__EXERCISE DIRECTIONS__
With images removed, transcribe each record exactly as it appears.

__PROVIDED DATA__
_ _ _ _ _

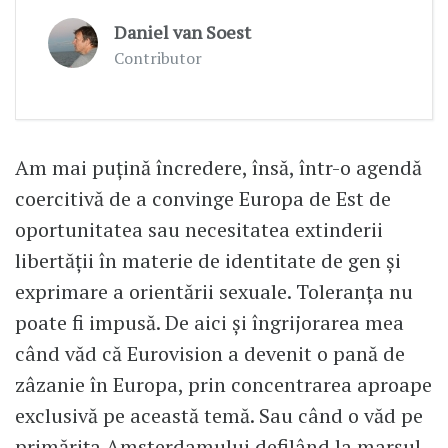
Daniel van Soest
Contributor
Am mai puțină încredere, însă, într-o agendă
coercitivă de a convinge Europa de Est de
oportunitatea sau necesitatea extinderii
libertății în materie de identitate de gen și
exprimare a orientării sexuale. Toleranța nu
poate fi impusă. De aici și îngrijorarea mea
când văd că Eurovision a devenit o pană de
zâzanie în Europa, prin concentrarea aproape
exclusivă pe această temă. Sau când o văd pe
primărița Amsterdamului defilând la marșul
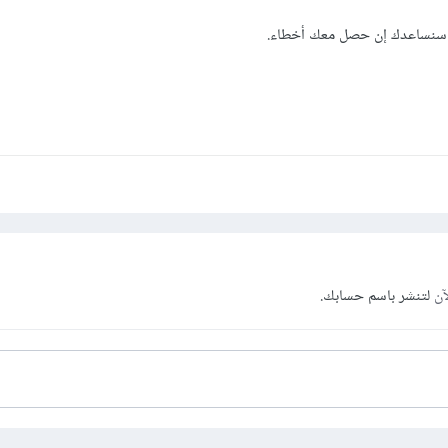
 و سنساعدك إن حصل معك أخطاء.
آن
لتنشر باسم حسابك.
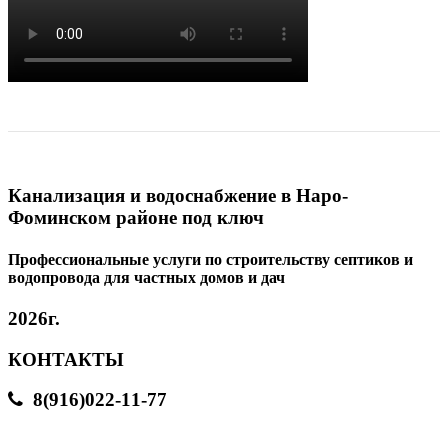
Канализация и водоснабжение в Наро-
Фоминском районе под ключ
Профессиональные услуги по строительству септиков и
водопровода для частных домов и дач
2026г.
КОНТАКТЫ
8(916)022-11-77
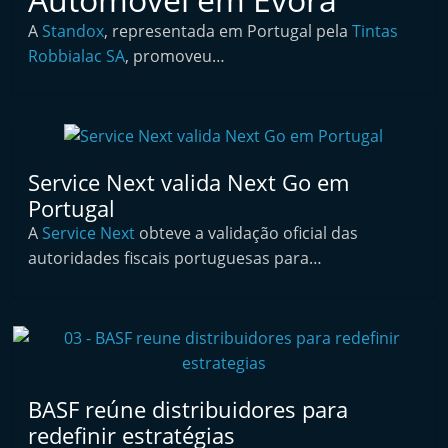
i
A
Standox
, representada em Portugal pela
Tintas
n
Robbialac SA
, promoveu…
d
e
p
e
Service Next valida Next Go em
n
Portugal
d
A
Service Next
obteve a validação oficial das
e
autoridades fiscais portuguesas para…
n
t
e
d
o
BASF reúne distribuidores para
A
redefinir estratégias
f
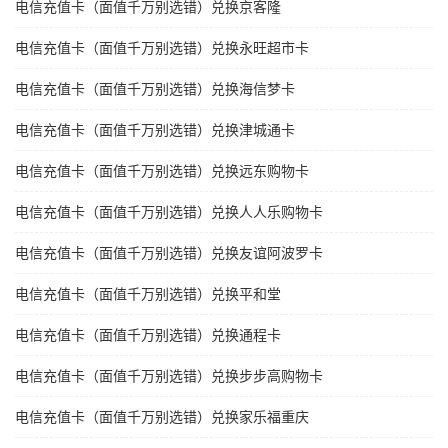
电信充值卡（面值千万别选错）兑换京客隆
电信充值卡（面值千万别选错）兑换永旺超市卡
电信充值卡（面值千万别选错）兑换海信梦卡
电信充值卡（面值千万别选错）兑换津城通卡
电信充值卡（面值千万别选错）兑换远东购物卡
电信充值卡（面值千万别选错）兑换人人乐购物卡
电信充值卡（面值千万别选错）兑换友谊阿波罗卡
电信充值卡（面值千万别选错）兑换平和堂
电信充值卡（面值千万别选错）兑换通程卡
电信充值卡（面值千万别选错）兑换步步高购物卡
电信充值卡（面值千万别选错）兑换家乐福重庆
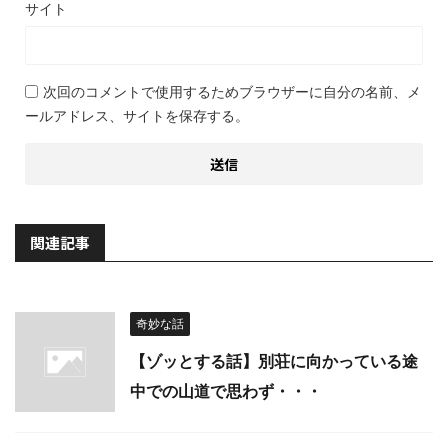
サイト
次回のコメントで使用するためブラウザーに自分の名前、メ
ールアドレス、サイトを保存する。
関連記事
奇妙な話
【ゾッとする話】別荘に向かっている途
中での山道で思わず・・・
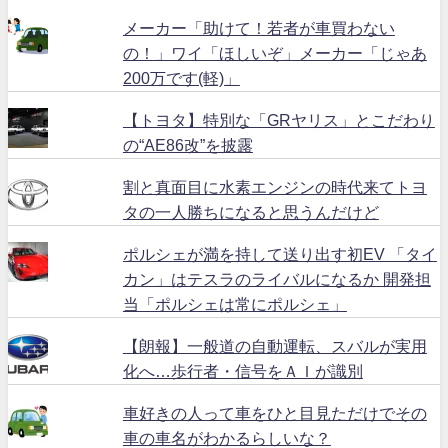
メーカー「助けて！若者が車買わない
の！」ワイ「ほしいぞ」メーカー「じゃあ
200万です(軽)」
【トヨタ】特別な「GRヤリス」とこだわり
の“AE86改”を披露
割と真面目に水素エンジンの時代来てトヨ
タの一人勝ちになると思うんだけど
ポルシェが満を持して送り出す初EV 「タイ
カン」はテスラのライバルになるか 開発担
当「ポルシェは常にポルシェ」
【朗報】一般道の自動運転、スバルが実用
化へ…歩行者・信号をＡＩが識別
車好きの人って車をひと目見ただけでその
車の車名がわかるらしいな？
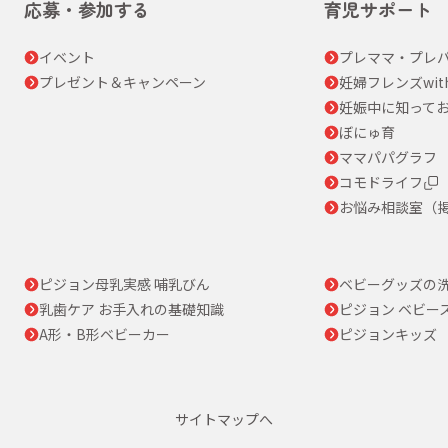
応募・参加する
育児サポート
イベント
プレママ・プレパ
プレゼント＆キャンペーン
妊婦フレンズwit
妊娠中に知って
ぼにゅ育
ママパパグラフ
コモドライフ
お悩み相談室（
ピジョン母乳実感 哺乳びん
ベビーグッズの
乳歯ケア お手入れの基礎知識
ピジョン ベビー
A形・B形ベビーカー
ピジョンキッズ
サイトマップへ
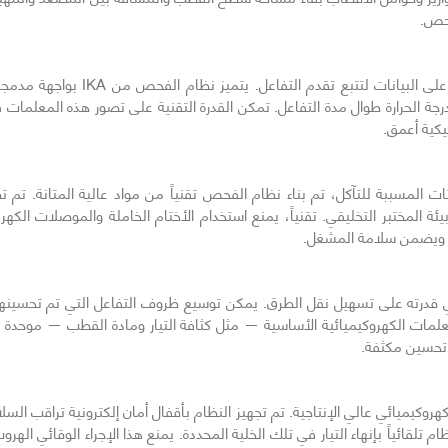
فحص.
تقنياً، يتطلب الفحص الحديث نظاماً ق
درجة الحرارة طوال مدة التفاعل. تمكن القدرة التقنية على تصور هذه المعلمات 
يكية أعمق.
تات المسببة للتآكل، تم بناء نظام الفحص تقنياً من مواد عالية المتانة. تم ت
ة المختبر التخليقي. تقنياً، يمنع استخدام الأختام الخاملة والموصلات الكهرب
د ويضمن سلامة المشغل.
في قدرته على تسهيل نقل الطرق. يمكن توسيع ظروف التفاعل التي تم تحسينها 
ة تحسين مكثفة.
كهروكيميائي عالي الإنتاجية. تم تجهيز النظام بأقفال أمان إلكترونية تراقب السل
م تلقائياً بإنهاء التيار في تلك الخلية المحددة. يمنع هذا الإجراء الوقائي الهر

_ _ _ _ _

__TASK OUTPUT__
Daniel van Soest
Contributor
Am mai puțină încredere, însă, într-o agendă
coercitivă de a convinge Europa de Est de
oportunitatea sau necesitatea extinderii
libertății în materie de identitate de gen și
exprimare a orientării sexuale. Toleranța nu
poate fi impusă. De aici și îngrijorarea mea
când văd că Eurovision a devenit o pană de
zâzanie în Europa, prin concentrarea aproape
exclusivă pe această temă. Sau când o văd pe
primărița Amsterdamului defilând la marșul
 و سنساعدك إن حصل معك أخطاء.
آن
لتنشر باسم حسابك.
Канализация и водоснабжение в Наро-
Фоминском районе под ключ
Профессиональные услуги по строительству септиков и
водопровода для частных домов и дач
2026г.
КОНТАКТЫ
8(916)022-11-77
i
A
Standox
, representada em Portugal pela
Tintas
n
Robbialac SA
, promoveu…
d
e
p
e
Service Next valida Next Go em
n
Portugal
d
A
Service Next
obteve a validação oficial das
e
autoridades fiscais portuguesas para…
n
t
e
d
o
BASF reúne distribuidores para
A
redefinir estratégias
f
电信充值卡（面值千万别选错）兑换京客隆
电信充值卡（面值千万别选错）兑换永旺超市卡
电信充值卡（面值千万别选错）兑换海信梦卡
电信充值卡（面值千万别选错）兑换津城通卡
电信充值卡（面值千万别选错）兑换远东购物卡
电信充值卡（面值千万别选错）兑换人人乐购物卡
电信充值卡（面值千万别选错）兑换友谊阿波罗卡
电信充值卡（面值千万别选错）兑换平和堂
电信充值卡（面值千万别选错）兑换通程卡
电信充值卡（面值千万别选错）兑换步步高购物卡
电信充值卡（面值千万别选错）兑换家乐福重庆
サイト
次回のコメントで使用するためブラウザーに自分の名前、メ
ールアドレス、サイトを保存する。
関連記事
奇妙な話
【ゾッとする話】別荘に向かっている途
中での山道で思わず・・・
メーカー「助けて！若者が車買わない
の！」ワイ「ほしいぞ」メーカー「じゃあ
200万です(軽)」
【トヨタ】特別な「GRヤリス」とこだわり
の“AE86改”を披露
割と真面目に水素エンジンの時代来てトヨ
タの一人勝ちになると思うんだけど
ポルシェが満を持して送り出す初EV 「タイ
カン」はテスラのライバルになるか 開発担
当「ポルシェは常にポルシェ」
【朗報】一般道の自動運転、スバルが実用
化へ…歩行者・信号をＡＩが識別
車好きの人って車をひと目見ただけでその
車の車名がわかるらしいな？
応募・参加する
育児サポート
イベント
プレママ・プレパ
プレゼント＆キャンペーン
妊婦フレンズwit
妊娠中に知って
ぼにゅ育
ママパパグラフ
コモドライフ
お悩み相談室（
ピジョン母乳実感 哺乳びん
ベビーグッズの
乳歯ケア お手入れの基礎知識
ピジョン ベビー
A形・B形ベビーカー
ピジョンキッズ
サイトマップへ
فحص.
تقنياً، يتطلب الفحص الحديث نظاماً ق
درجة الحرارة طوال مدة التفاعل. تمكن القدرة التقنية على تصور هذه المعلمات 
يكية أعمق.
تات المسببة للتآكل، تم بناء نظام الفحص تقنياً من مواد عالية المتانة. تم ت
ة المختبر التخليقي. تقنياً، يمنع استخدام الأختام الخاملة والموصلات الكهرب
د ويضمن سلامة المشغل.
في قدرته على تسهيل نقل الطرق. يمكن توسيع ظروف التفاعل التي تم تحسينها 
ة تحسين مكثفة.
كهروكيميائي عالي الإنتاجية. تم تجهيز النظام بأقفال أمان إلكترونية تراقب السل
م تلقائياً بإنهاء التيار في تلك الخلية المحددة. يمنع هذا الإجراء الوقائي الهر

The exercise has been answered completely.